• _PROBLEM REQUIREMENTS_
Copy out each line of the material below that holds the string "overviews".

• _TASK MATERIAL_
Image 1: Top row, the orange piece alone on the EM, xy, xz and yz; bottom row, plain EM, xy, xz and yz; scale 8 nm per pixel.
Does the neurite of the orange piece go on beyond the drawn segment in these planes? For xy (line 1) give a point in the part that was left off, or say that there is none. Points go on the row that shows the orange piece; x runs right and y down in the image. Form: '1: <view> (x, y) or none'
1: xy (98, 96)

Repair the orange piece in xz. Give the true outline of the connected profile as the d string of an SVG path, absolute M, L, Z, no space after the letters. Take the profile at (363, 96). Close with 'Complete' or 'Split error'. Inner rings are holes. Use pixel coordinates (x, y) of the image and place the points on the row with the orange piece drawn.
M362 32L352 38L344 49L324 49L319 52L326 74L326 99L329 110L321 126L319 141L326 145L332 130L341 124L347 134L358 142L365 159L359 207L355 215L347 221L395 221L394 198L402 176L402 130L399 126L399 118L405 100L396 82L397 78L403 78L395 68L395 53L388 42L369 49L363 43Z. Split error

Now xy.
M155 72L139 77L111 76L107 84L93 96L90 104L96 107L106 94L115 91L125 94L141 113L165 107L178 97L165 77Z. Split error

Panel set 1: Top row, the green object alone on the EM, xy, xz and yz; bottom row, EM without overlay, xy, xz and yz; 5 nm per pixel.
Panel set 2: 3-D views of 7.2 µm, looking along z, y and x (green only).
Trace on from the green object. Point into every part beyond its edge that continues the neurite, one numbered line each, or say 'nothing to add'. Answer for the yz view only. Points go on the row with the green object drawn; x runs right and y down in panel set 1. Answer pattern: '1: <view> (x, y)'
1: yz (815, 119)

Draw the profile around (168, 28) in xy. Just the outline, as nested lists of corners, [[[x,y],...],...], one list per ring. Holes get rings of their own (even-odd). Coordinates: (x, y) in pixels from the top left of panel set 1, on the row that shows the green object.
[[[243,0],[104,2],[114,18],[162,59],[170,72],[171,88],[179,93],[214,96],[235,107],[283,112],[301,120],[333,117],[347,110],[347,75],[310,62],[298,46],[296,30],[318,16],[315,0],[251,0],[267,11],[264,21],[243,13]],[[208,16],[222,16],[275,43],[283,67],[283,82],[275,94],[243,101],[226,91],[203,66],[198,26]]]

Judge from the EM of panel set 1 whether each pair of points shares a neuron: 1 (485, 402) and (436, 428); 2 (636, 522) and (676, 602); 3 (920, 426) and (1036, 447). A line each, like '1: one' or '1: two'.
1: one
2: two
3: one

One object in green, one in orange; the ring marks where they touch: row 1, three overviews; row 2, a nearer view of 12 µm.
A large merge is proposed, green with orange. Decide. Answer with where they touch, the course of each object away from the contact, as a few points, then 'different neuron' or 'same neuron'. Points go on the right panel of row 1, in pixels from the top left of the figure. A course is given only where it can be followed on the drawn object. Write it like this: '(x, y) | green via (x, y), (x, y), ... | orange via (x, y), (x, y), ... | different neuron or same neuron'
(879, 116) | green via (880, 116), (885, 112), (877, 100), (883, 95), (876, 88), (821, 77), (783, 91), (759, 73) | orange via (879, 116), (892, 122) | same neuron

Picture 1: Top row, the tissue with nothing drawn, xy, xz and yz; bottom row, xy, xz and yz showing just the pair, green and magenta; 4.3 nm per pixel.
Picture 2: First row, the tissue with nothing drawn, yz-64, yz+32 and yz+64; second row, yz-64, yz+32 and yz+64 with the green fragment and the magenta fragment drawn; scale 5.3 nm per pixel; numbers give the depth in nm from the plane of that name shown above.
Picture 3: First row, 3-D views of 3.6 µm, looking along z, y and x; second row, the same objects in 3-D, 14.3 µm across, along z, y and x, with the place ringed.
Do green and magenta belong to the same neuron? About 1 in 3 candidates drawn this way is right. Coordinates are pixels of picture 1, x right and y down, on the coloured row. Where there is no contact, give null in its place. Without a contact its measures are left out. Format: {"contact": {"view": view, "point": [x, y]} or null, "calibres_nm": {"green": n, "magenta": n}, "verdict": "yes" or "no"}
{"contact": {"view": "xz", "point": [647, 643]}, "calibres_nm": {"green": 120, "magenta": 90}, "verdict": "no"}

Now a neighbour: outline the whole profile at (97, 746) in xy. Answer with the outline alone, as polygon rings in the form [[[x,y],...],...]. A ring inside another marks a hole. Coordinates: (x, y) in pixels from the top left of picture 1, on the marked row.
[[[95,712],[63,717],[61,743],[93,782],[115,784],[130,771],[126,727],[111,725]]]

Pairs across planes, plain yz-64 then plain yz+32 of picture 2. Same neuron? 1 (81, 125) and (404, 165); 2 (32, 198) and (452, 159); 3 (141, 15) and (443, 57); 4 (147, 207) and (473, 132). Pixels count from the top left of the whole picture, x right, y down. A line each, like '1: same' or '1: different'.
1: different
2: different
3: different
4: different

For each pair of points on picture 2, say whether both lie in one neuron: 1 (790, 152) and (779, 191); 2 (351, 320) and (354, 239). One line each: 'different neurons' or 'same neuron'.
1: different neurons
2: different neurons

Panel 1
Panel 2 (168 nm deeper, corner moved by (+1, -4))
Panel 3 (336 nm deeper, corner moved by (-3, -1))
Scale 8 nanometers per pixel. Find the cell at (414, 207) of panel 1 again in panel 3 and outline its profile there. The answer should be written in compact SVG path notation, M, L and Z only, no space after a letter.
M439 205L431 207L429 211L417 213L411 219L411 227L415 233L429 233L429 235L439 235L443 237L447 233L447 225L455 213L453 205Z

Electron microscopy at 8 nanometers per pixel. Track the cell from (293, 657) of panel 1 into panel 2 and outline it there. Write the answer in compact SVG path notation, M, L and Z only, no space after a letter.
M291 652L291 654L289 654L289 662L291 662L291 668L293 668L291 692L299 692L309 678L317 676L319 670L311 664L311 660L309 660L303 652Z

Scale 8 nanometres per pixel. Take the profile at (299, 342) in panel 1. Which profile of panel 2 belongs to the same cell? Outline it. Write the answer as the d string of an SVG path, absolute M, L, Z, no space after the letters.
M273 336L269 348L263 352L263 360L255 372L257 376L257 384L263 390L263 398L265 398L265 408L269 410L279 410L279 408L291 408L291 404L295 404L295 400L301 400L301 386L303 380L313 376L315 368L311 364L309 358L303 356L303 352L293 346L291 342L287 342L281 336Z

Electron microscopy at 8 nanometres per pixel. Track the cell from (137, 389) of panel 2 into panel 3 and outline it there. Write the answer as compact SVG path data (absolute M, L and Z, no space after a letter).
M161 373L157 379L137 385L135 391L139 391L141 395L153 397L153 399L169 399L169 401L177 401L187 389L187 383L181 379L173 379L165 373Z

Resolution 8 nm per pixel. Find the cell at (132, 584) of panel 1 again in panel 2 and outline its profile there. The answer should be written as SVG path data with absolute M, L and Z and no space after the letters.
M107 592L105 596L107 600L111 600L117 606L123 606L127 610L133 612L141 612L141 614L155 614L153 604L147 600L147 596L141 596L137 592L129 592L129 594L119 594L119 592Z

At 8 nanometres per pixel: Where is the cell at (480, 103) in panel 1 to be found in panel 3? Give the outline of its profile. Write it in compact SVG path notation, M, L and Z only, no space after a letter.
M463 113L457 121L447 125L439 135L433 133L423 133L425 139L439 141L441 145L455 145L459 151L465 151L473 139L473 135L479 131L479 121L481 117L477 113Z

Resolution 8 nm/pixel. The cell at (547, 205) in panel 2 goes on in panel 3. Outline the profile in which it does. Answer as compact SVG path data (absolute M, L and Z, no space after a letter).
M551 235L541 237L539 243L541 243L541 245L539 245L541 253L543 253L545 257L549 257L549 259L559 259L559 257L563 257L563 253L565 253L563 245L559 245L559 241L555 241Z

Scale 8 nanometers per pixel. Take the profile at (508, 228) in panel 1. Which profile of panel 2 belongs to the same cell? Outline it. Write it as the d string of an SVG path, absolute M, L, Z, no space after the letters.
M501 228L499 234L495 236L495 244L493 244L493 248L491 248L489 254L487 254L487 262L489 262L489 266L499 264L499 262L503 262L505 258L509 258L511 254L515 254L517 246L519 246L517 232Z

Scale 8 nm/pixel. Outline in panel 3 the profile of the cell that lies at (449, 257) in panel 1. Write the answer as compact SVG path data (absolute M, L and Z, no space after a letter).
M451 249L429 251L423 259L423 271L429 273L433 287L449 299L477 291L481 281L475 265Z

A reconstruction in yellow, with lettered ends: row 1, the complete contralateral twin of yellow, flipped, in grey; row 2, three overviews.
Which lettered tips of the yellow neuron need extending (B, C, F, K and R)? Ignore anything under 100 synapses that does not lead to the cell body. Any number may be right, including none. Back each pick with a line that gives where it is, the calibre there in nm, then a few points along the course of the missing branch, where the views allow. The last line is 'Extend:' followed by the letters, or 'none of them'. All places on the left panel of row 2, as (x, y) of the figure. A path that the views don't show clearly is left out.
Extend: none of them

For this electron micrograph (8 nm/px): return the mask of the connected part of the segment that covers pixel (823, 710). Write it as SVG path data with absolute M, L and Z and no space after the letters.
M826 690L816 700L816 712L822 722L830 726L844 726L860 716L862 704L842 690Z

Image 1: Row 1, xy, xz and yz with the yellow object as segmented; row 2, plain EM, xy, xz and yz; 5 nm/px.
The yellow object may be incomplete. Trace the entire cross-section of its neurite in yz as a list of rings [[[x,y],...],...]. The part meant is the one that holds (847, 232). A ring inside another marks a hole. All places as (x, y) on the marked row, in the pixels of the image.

• _ANSWER TO THIS TASK_
One object in green, one in orange; the ring marks where they touch: row 1, three overviews; row 2, a nearer view of 12 µm.
A reconstruction in yellow, with lettered ends: row 1, the complete contralateral twin of yellow, flipped, in grey; row 2, three overviews.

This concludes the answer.